8 de julio de 2020
5 de octubre de 2006

El cambio climático podría tener un impacto rápido y directo sobre los océanos, según estudio

El cambio climático podría tener un impacto rápido y directo sobre los océanos, según estudio

MADRID, 5 Oct. (EUROPA PRESS) -

Los resultados de un estudio de la Universidad de California en Davis (Estados Unidos) proporcionan nuevas pruebas de que el cambio climático puede tener un impacto rápido y directo sobre la circulación y química oceánica. La investigación, que vincula por primera vez los cambios rápidos en la salinidad del Océano Atlántico Norte con las variaciones en la temperatura en Groenlandia y en los patrones de las lluvias tropicales durante la última edad de hielo, se publican en la revista 'Nature'.

Los científicos reconstruyeron un registro de las temperaturas y salinidad de hace entre 45.000 y 60.000 años a partir de los restos químicos de conchas fósiles de pequeños animales del plancton recuperados de sedimentos marinos profundos. Compararon sus resultados con el registro del cambio climático abrupto registrado en los hielos profundos de Groenlandia.

En ese tiempo, la mayor parte del norte de América y Europa estaba cubierta por un manto de hielo. Pero los registros de hielo mostraron patrones repetidos de calentamiento repentino, llamados ciclos Dansgaard-Oeschger, cuando las temperaturas de Groenlandia subían entre cinco y diez grados centígrados durante varias décadas.

Esos ciclos estaban asociados con cambios rápidos en la salinidad de la superficie del agua del Atlántico Norte.
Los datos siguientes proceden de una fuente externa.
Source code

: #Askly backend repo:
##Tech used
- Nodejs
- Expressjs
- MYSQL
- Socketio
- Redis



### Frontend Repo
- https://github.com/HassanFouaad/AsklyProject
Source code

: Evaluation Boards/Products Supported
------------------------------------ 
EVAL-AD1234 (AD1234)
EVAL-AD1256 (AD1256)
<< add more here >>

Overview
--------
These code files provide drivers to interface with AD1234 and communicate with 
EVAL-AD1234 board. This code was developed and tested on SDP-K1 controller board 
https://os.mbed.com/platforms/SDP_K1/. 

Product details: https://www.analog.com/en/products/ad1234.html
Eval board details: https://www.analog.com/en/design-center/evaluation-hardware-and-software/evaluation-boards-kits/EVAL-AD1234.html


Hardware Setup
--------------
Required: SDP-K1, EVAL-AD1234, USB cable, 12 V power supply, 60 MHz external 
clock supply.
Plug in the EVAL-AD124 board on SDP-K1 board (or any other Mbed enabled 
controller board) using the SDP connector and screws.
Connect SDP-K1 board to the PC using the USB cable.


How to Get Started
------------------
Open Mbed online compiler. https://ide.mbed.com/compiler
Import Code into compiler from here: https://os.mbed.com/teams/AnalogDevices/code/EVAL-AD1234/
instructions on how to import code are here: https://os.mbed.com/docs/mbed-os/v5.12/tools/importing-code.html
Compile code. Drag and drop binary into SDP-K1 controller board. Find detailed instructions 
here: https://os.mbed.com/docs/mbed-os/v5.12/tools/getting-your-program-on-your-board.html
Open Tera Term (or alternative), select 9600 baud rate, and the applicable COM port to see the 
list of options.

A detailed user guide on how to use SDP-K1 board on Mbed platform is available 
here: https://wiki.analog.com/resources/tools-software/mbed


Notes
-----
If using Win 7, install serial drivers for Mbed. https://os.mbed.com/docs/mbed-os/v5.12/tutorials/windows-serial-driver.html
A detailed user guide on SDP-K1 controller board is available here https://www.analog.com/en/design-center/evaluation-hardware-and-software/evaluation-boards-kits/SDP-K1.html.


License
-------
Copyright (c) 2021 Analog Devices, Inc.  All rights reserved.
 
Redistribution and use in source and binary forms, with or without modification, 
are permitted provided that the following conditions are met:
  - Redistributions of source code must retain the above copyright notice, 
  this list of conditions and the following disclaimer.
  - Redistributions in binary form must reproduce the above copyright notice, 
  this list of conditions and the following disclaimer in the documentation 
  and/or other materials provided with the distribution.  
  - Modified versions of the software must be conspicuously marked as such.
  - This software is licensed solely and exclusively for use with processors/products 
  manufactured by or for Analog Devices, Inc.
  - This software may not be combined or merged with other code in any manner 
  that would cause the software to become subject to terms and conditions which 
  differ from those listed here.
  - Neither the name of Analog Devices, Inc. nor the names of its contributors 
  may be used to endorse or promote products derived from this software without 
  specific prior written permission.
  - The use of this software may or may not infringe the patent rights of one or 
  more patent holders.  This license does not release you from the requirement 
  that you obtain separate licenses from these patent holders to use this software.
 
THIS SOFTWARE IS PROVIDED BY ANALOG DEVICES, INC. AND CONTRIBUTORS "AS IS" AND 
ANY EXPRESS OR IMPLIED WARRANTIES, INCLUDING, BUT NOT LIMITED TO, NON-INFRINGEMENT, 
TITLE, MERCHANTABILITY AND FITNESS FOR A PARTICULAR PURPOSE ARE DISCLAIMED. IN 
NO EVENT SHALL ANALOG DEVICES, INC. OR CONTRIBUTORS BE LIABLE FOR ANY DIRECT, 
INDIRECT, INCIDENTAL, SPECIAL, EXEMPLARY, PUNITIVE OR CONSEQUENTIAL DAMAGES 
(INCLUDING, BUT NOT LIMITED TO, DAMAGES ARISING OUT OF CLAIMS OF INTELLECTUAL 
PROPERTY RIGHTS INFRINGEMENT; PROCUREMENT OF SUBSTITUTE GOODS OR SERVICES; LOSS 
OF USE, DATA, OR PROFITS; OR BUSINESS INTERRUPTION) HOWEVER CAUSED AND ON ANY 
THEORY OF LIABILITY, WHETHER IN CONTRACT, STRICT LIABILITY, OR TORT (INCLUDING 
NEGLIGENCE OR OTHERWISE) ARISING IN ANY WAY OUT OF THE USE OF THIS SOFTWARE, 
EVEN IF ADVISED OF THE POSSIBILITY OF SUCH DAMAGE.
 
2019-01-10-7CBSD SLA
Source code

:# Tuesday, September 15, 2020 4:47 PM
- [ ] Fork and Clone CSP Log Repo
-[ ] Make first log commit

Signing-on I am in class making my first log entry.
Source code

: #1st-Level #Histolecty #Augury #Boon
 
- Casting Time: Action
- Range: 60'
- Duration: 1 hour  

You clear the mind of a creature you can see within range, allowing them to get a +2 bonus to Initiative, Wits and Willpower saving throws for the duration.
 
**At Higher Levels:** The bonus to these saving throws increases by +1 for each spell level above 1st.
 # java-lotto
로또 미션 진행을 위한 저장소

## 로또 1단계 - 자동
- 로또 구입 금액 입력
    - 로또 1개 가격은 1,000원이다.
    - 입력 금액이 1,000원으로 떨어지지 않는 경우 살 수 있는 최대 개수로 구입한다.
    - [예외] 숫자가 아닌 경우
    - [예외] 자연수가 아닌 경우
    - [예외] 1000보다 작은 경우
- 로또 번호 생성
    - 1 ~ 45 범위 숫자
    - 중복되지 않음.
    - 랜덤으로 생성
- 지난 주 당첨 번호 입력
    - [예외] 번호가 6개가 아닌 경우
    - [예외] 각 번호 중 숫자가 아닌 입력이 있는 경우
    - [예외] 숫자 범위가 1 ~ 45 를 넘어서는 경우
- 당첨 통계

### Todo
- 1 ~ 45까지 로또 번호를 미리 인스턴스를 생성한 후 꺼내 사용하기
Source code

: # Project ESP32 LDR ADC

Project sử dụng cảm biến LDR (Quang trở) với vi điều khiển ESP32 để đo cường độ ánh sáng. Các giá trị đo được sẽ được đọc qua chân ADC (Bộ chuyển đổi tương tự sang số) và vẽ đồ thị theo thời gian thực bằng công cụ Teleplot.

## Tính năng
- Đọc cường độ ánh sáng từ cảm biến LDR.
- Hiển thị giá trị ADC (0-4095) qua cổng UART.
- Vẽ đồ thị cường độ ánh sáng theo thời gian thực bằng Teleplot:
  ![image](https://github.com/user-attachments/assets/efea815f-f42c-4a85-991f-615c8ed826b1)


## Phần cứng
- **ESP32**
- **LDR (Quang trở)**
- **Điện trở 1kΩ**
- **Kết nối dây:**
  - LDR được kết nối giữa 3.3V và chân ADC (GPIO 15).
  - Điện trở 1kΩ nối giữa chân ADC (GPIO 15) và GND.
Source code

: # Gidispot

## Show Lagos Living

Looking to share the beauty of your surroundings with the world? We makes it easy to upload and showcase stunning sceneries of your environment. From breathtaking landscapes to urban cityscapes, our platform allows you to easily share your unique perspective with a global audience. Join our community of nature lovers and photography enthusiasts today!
El Atlántico se volvía más salado durante los periodos fríos y más dulce durante los intervalos cálidos. Según los científicos, la dulzura probablemente refleja los cambios en los patrones de lluvias, sobre todo en los trópicos.

La circulación del Atlántico Norte mueve las aguas cálidas y saladas manteniendo la temperatura de Europa relativamente templada. La circulación oceánica profunda es muy sensible a la salinidad de las aguas superficiales del Atlántico Norte. El clima templado, altas precipitaciones y condiciones más dulces pueden alterar la circulación. Durante las épocas glaciales, la menor circulación provocó el enfriamiento del clima.

El estudio muestra que a medida que se enfriaba el clima en Groenlandia, la salinidad aumentaba rápidamente en la circulación del Atlántico Norte subtropical. La acumulación de la sal durante estos intervalos fríos cuando la circulación transportadora se redujo podría haber promovido que el sistema se reiniciara rápidamente en transiciones hacia intervalos cálidos. Sin embargo, se desconoce aún el desencadenante real que causó que la circulación Atlántica se reiniciara durante la edad de hielo.

Una vez que comenzó el calentamiento, la desintegración de las capas de hielo podría haber contribuido al endulzamiento del agua del Atlántico, pero esto podría haberse visto en parte reducido por un aumento de la salinidad del Atlántico.

La investigación observó los cambios durante la última edad de hielo, cuando las temperaturas globales eran mucho menores de las de hoy día. Pero los resultados muestran que la salinidad oceánica es muy sensible a los cambios climáticos y podría cambiar rápidamente, en cuestión de décadas.